In 2003, the main focus of the SAP LinuxLab is on providing 64-bit solutions for Itanium-based hardware. To that end, in November 2002, SAP launched a pilot program with its hardware partners. The first successful customer projects have already been implemented in cooperation with SuSE, IBM, and HP. The goal of supporting a broad spectrum of SAP applications by the summer, beginning with SAP R/3 4.6C has come within reach. In particular, liveCache, the object-oriented second database within the SAP Advanced Planner & Optimizer (SAP APO), which as an in-memory database benefits from 64-bit addressing, will complete the offering of additional SAP architecture components on Linux. With its availability on the powerful, Itanium-based hardware, Linux is becoming a full-featured alternative even for high-end SAP systems.
Portability through diversity
With Linux as a development platform, SAP ensures that its technology components are available on Linux at an early stage. This especially benefits customers who prefer UNIX operating systems: initial feasibility studies can be conducted in the familiar UNIX environment on cost-effective Linux systems.
Since development on multiple platforms ensures software portability, in the end this strategy benefits all SAP platforms. In contrast to earlier efforts, where Windows-centric development often resulted in products that were difficult to port, SAP can now respond more flexibly to customers’ needs.

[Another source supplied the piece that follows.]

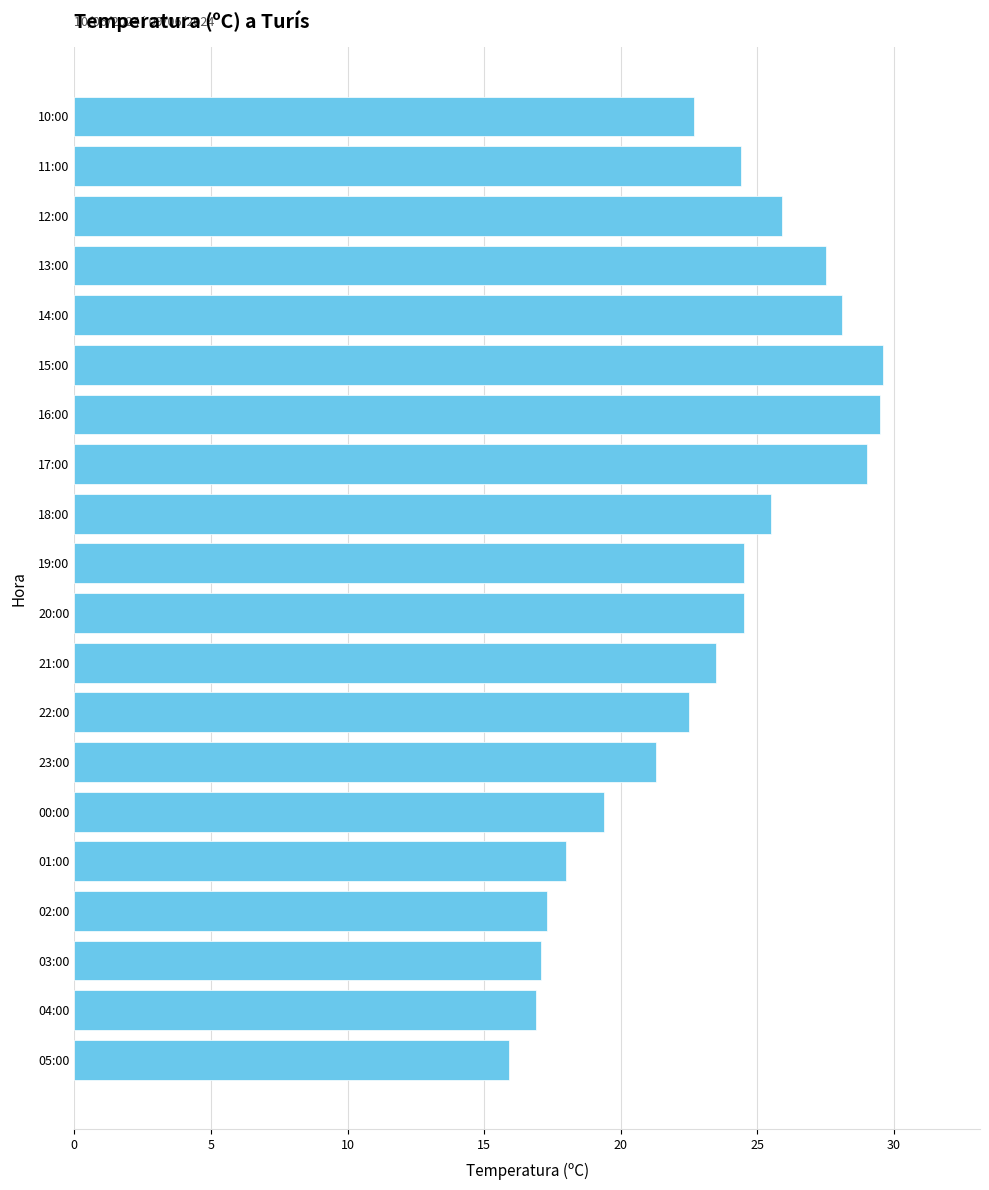

What is the change in value from 19:00 to 13:00?

+3.0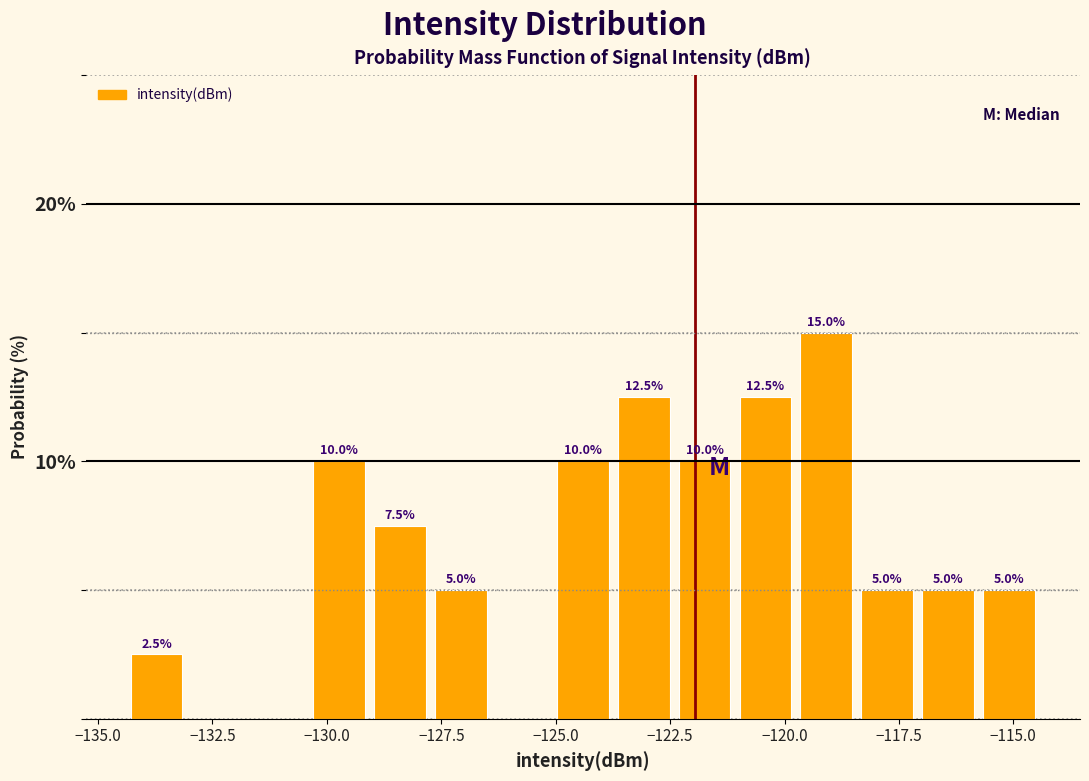

Around what value on the x-axis is the tallest bar? Give the approximate position of its centre, as read against the axis.

-119.0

Linux – an alternative for the desktop
Meanwhile, Linux on the server has become established in the SAP environment as a first-class platform. On desktops too customers increasingly regard Linux as a worthwhile investment and cost-effective alternative to Microsoft Windows. With KDE (K Desktop Environment) and GNOME (GNU Network Object Model Environment) two intuitive integrated desktops are available for Linux and Sun offers a powerful office suite with its OpenOffice and the commercial StarOffice.

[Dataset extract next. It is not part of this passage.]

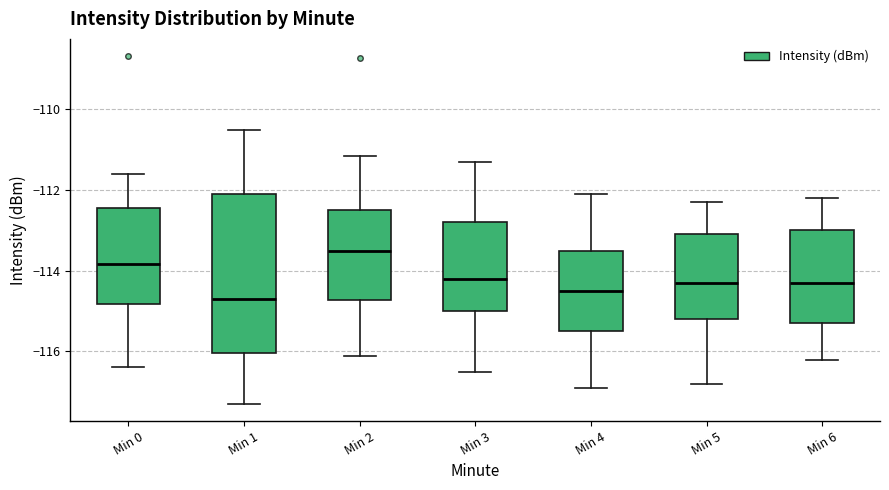

Which box has the highest median line?

Min 2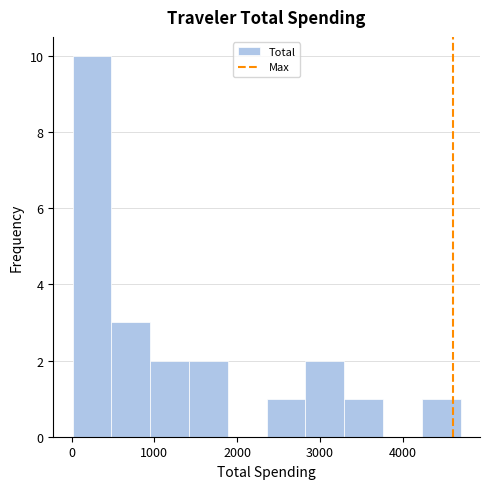

How tall is the bar that spans 500 to 1000 on the x-axis? Neither the bar edges nor the heights are printed on the chart, so give them approximately, as read against the axes.

3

The cost benefits of Open Source solutions compared with commercial software are particularly evident on the desktop. With the SAP GUI for Java, SAP offers a platform independent alternative to the SAP GUI for Windows. The public sector in particular, for which SAP offers powerful solutions, will help establish Linux on the desktop a serious competitor to Windows. When SAP software generally will be used via a web browser Linux will be the first choice of SAP customers on the desktop as well. Here too the Open Source model, upon which the development of the software is based, will become one of the most important guarantors that Linux will prevail against the competition.